>> start Reading text
International accreditation brings with it prestige and exclusivity, which business schools can use to their advantage in their marketing messages. Ms Eibel of IEDC-Bled School of Management shares that, “In 2020, we are introducing a practical development focused doctoral programme — DBA or Doctor of Business Administration, accredited by the Association of MBAs (AMBA). It is one of just 10 DBA programmes around the world that have this accreditation.”
A large number of programmes can pride themselves on having acquired accreditations from the Association to Advance Collegiate Schools of Business (AACSB), the Association of MBAs (AMBA), EFMD Quality Improvement System (EQUIS), the Foundation for International Business Administration Accreditation (FIBAA). Koźmiński University has acquired triple accreditation, also known as the Triple Crown, a combination of accreditations held by less than one per cent of business schools in the world.
The Warsaw School of Economics has been offering joint MBA programmes with ESG University of Quebec at Montreal UQAM for almost three decades. The Corvinus University of Budapest (CUB) has recently added a finance-oriented EMBA double-degree programme with China’s Fudan University and in partnership with the National Bank of Hungary.
“We offer a European Master in Tourism Management programme together with the University of Southern Denmark and University of Girona,” says Martina Sagir, an international student recruiter at the School of Economics and Business of the University of Ljubljana.
Poznań University of Economics and Business, recently named the best business school in the country by Poland’s Perspektywy Education Foundation 2019 ranking, runs an executive MBA programme with Georgia State University in the US, and there are dozens of similar examples across the emerging Europe region.
New, innovative programmes and more international students has resulted in what has been dubbed as internationalisation at home – a key objective for all universities in the region.
“It means that students from our country don’t have to go and study abroad to experience the international university environment. They have the same at our university,” says the University of Ljubljana’s Ms Sagir.
WSE’s Mr Karwowski adds that international students contribute greatly as they create added value and provide another perspective in a fast-changing, globalised world.
He identifies two major groups of students, those from Eastern European countries such as Ukraine or Belarus, for whom studying in Poland means acquiring quality skills and knowledge close to home; and those from around the world who want to learn about the region’s specifics.
György Walter, director of the Corvinus University of Budapest’s MBA Centre highlights the combination of these regional experiences and the general management knowledge. “What we offer, besides full international content, is more focus on special CEE-based and Hungarian case studies,” he says.
Malwina Górecka, head of the International Promotion Unit/ Ready, Study, Go! Poland Campaign at the Polish National Agency for Academic Exchange (NAWA), echoes Mr Walter’s words.
“Poland offers the know-how typical of a country that has undergone a social and economic transformation, which might be particularly useful for professionals working in other, less developed parts of the region as well as other economies across the world which are in a similar transition process, especially those combining elements of capitalism and central planning,” she says.
Room for more growth
“Poland is still an emerging market, which gives students a lot of opportunities to observe dynamic changes and to participate in the development of local and regional companies,” says Anna Matysek-Jędrych, director of Executive MBA at the Poznań University of Economics and Business.
GMAC’s Ms Somers says that business schools in Central and Eastern Europe are well placed to educate talent to the business challenges that global companies need to address in these markets.
“They also have a competitive advantage in offering high-quality programmes at lower tuition fees compared to their counterparts in western countries,” she says.
The full-time MBA, which has traditionally driven the growth of many business schools in the West, is not as common among business schools in emerging Europe.
Ms Somers believes that business schools in emerging Europe have the potential to attract even more international students once they start raising awareness of the region as a study destination.
“Working together to promote the region, identifying the right target groups and communicating effective marketing messages will help business schools attract talent to their programmes and support their recruitment process,” she says. “GMAC works collaboratively with schools around the world and provides market intelligence and research reports at no cost to graduate management institutions. A stronger collaboration with schools in emerging Europe would enable us to produce and share in-depth insights on the trends impacting programmes in the CEE region.”
>> end Reading text
*Problem requirements*:
Answer these questions from the business schools article:
1. Which school has run joint MBA programmes with ESG University of Quebec at Montreal UQAM for almost three decades?
2. Whose 2019 ranking named Poznań University of Economics and Business the best business school in the country?
3. What competitive advantage does Ms Somers say schools in Central and Eastern Europe have over those in western countries?
The listing has nothing to do with this.
>> start Raw data
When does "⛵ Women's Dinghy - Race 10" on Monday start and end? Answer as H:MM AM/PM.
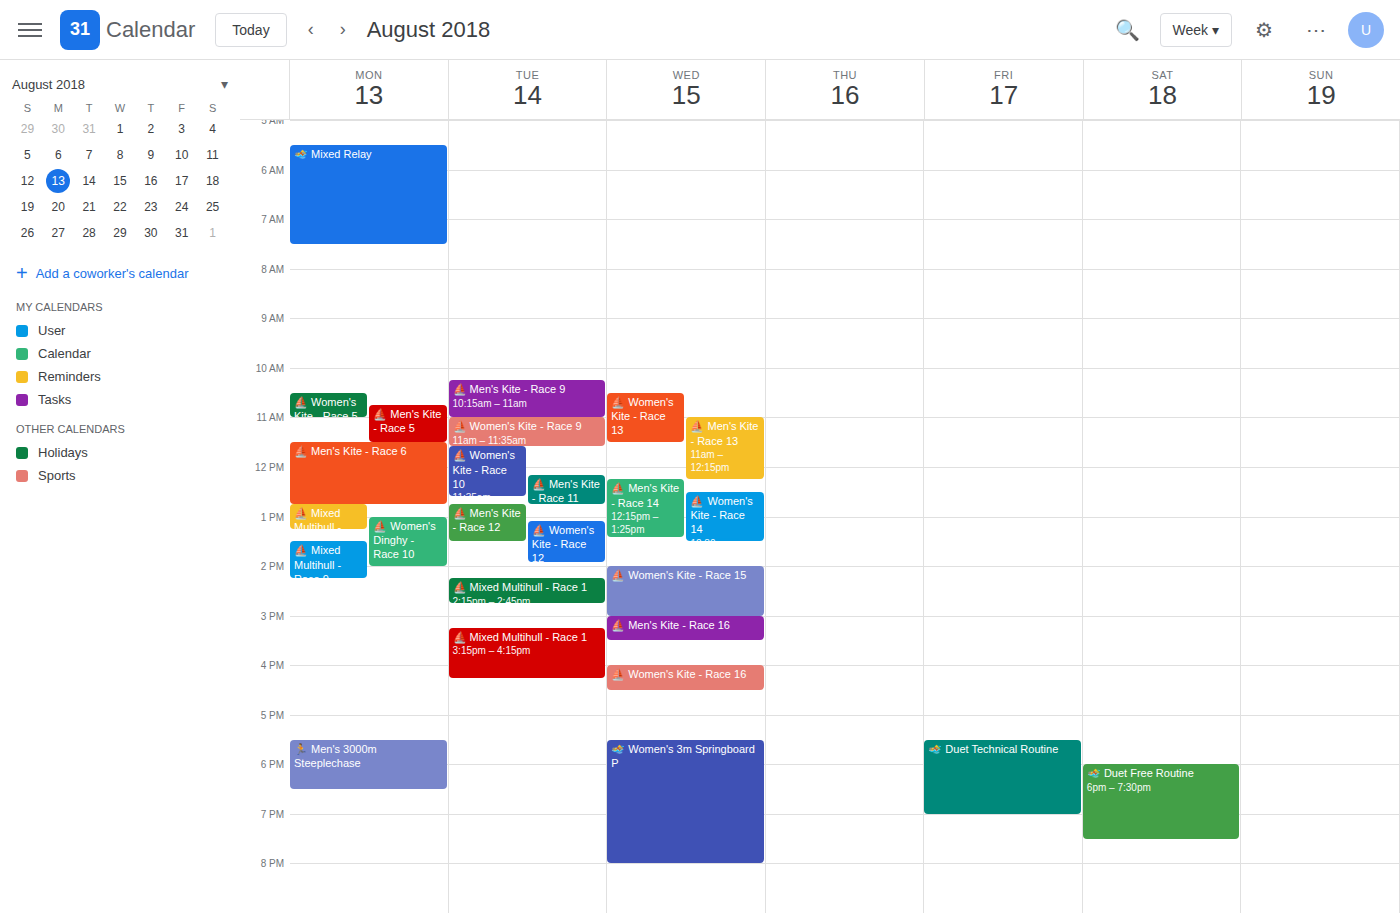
>> end Raw data
*Output below*:
1. The Warsaw School of Economics
2. Poland's Perspektywy Education Foundation
3. They offer high-quality programmes at lower tuition fees.